Avalanche Sharks (2013) poster

Avalanche Sharks (2013)

Rating:


USA. 2013.

Crew

Director – Scott Wheeler, Screenplay – Taj Nagaoka, Keith Shaw, Jacob Silver & Devi Singh, Producers – Kirk Shaw, Stan Spry & Eric Woods, Photography – Ioana Vasile, Visual Effects – Rogue State, Special Effects Supervisor – Carl B. Soto, Production Design – Spencer Brinnan. Production Company – Titan Global Entertainment/Odyssey Media/Pulse Productions.

Cast

Alexander Mendeluk (Wade), Kate Naura (Diana), Richard Gleason (Sheriff), Eric Scott Woods (Dale), Kelle Cantwell (Madison), Ben Easterday (Lars), Jim Ouimet (Duffy), Mike Ruggieri (Randy), Nicole Helen (Carol), Gina Holden (Nurse), Emily Addison (Jenna), Erin Ross (Lacy), Amy Ninh (Hiro), Patrizia Cavaliere (Karla), Richard Million Jr (Mike), Yasmin Yeganeh (Barb), Haley Stewart (Beca), Michael Dostrow (Mayor)


Plot

A guy in a hospital bed tells a nurse who claims to be a figment of his imagination the story of what happened on Mammoth Mountain. Various people gathered at the ski resort there for Spring Break. On the slopes, several skiers started to be attacked by sharks that moved through the snow. These were believed to be Native American spirits known as Skookum. After being convinced of the existence of the menace, the sheriff tried to get the mountain closed down but was removed from his position by the mayor and resort owner not wanting to lose profits. Together he and several others tried to grapple with the menace of the snow sharks.

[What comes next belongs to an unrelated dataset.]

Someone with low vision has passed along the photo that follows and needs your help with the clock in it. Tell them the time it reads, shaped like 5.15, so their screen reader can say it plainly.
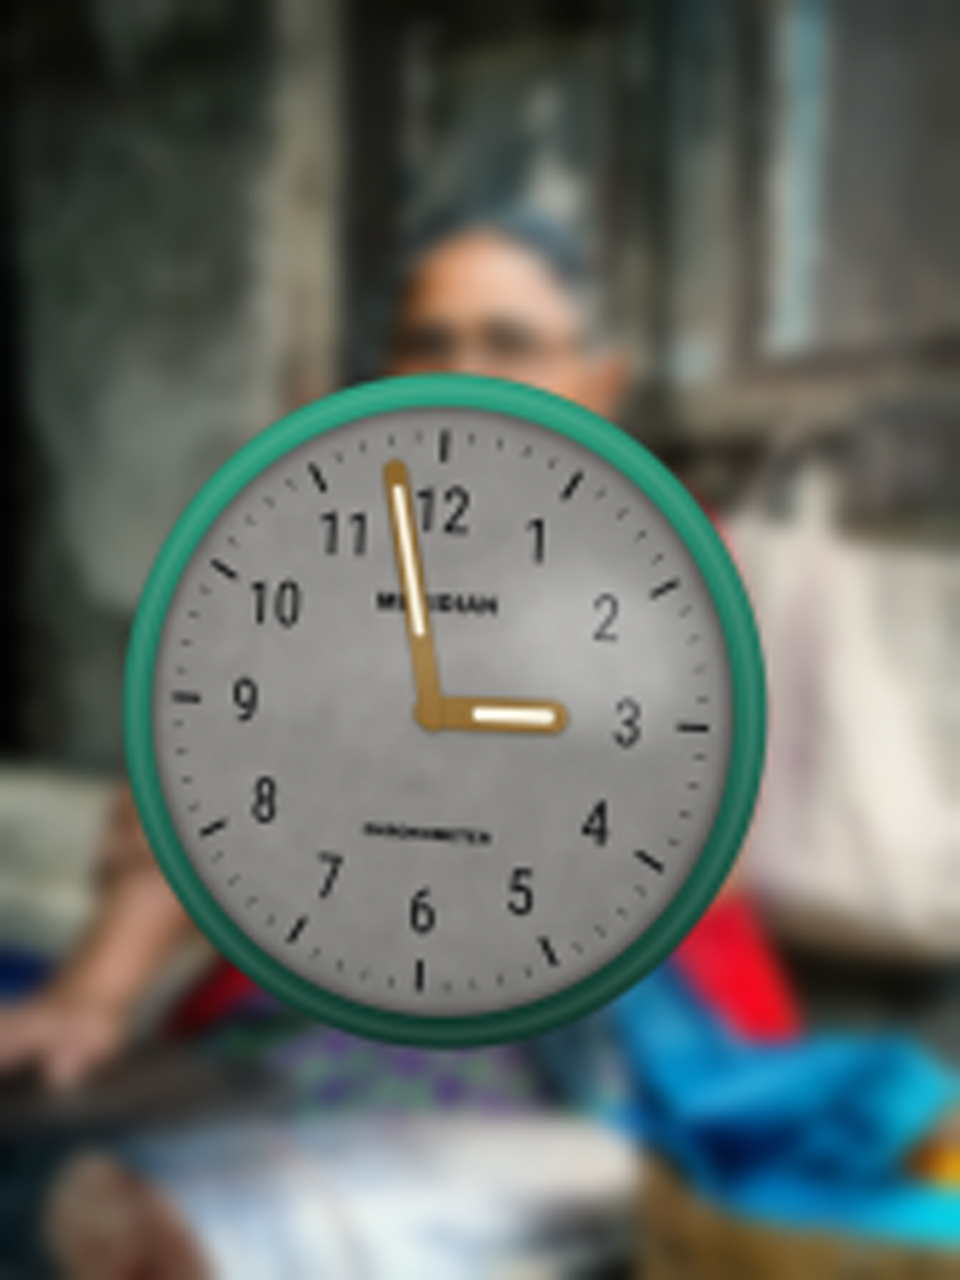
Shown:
2.58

The killer shark film began with Jaws (1975) and was quickly copied by a host of B-budget imitators to become a regular fixture by the 1990s. It was The Asylum’s Mega Shark vs Giant Octopus (2009) principally that started to turn the genre for something increasingly ridiculous. Over the next few years, we began to get titles such as Shark in Venice (2008), Dinoshark (2010), Sharktopus (2010), Snow Shark: Ancient Snow Beast (2011), Swamp Shark (2011), Jersey Shore Shark Attack (2012), Jurassic Shark (2012), Sand Sharks (2012), 2-Headed Shark Attack (2012), 90210 Shark Attack (2014), Raiders of the Lost Shark (2015), Roboshark (2015), Shark Exorcist (2015), Zombie Shark (2015), Atomic Shark (2016), Ice Sharks (2016), Ozark Sharks (2016), Piranha Sharks (2016), Planet of the Sharks (2016), Sharkansas Women’s Prison Massacre (2016), Sharkenstein (2016), House Shark (2017), Trailer Park Shark (2017), Post Apocalyptic Commando Shark (2018), Santa Jaws (2018), Ouija Shark (2020), Sky Sharks (2020), Noah’s Shark (2021), Sharks of the Corn (2021), Virus Shark (2021) and Shark Side of the Moon (2022), which started to become increasingly unserious and all seemingly in competition with each other to see how more absurd a title they can come up with.

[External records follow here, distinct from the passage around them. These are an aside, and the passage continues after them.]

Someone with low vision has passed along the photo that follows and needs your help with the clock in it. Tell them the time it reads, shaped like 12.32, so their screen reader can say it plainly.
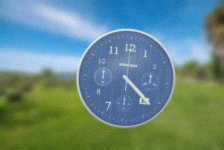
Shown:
4.22
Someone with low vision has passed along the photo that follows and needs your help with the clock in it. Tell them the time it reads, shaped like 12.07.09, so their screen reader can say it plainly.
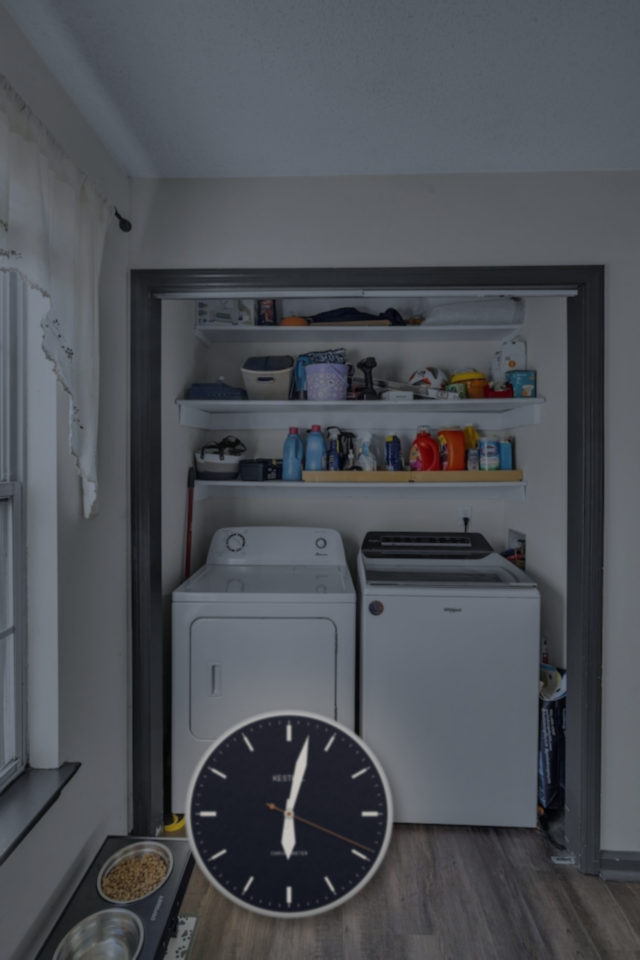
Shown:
6.02.19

The Asylum’s Sharknado (2013) became the apotheosis of this particular genre, an instant bad movie classic in the making. Coming out around the same time as Sharknado, Avalanche Sharks enters a genre where you feel its nadir has been reached and after which it is impossible for anybody to do a serious killer shark film again. The timing is such that it is hard to say if Avalanche Sharks was quickly rushed out to exploit Sharknado or had been in production before the other became a sensation and was just following a generalised trend towards gonzo shark films – one suspects the latter.

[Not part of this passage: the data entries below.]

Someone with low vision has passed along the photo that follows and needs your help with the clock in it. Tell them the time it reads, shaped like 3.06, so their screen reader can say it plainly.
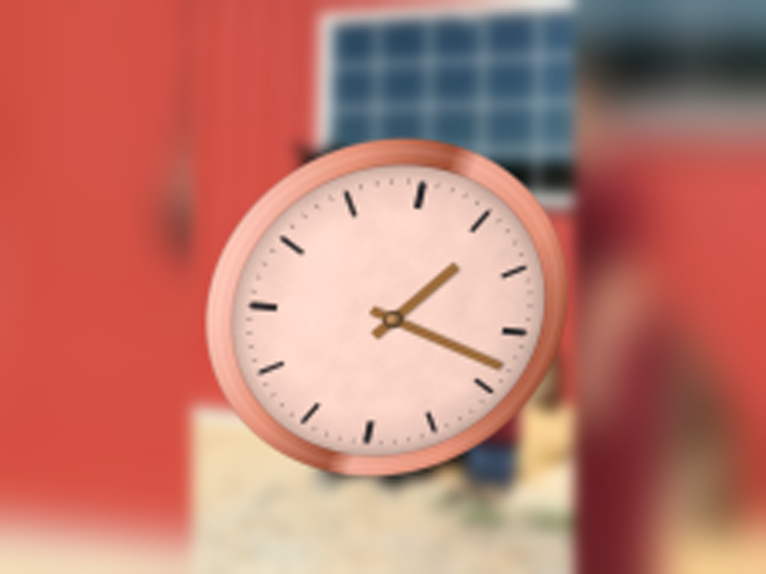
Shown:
1.18
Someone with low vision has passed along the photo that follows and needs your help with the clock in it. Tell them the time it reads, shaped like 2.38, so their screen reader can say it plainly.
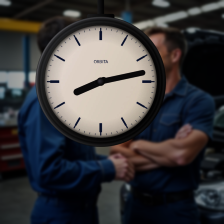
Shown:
8.13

Shark attack in the snow in Avalanche Sharks (2013)
Shark attacks in the snow

As an absurdly unserious killer shark in the same vein as Sharknado, Avalanche Sharks promptly heads into totally demented territory. The film opens with a narrator lying in a hospital bed being tended by a seductive nurse (an unrecognisable Gina Holden) who insists that she is a hallucination from a porn film – even announces at one point that she is off to find another nurse to make out with – and alternately teases/tortures him into telling the story. The story gets even more amusing when we get images of two snowboarders heading down the mountain and being attacked by a shark that swims through the snow (represented by the cheap digital animation of a glowing blue fin) and leaps out of to devour them.

The film seems to be trying to make these shark attacks as absurd as possible – at one point, Yasmin Yeganeh is devoured by a shark that jumps out at her from only about a six-inch layer of snow through which you can see patches of grass poking through beneath. In another demented moment, a shark somehow manages to leap up from inside a hot tub and devour the two partying bikini babes inside.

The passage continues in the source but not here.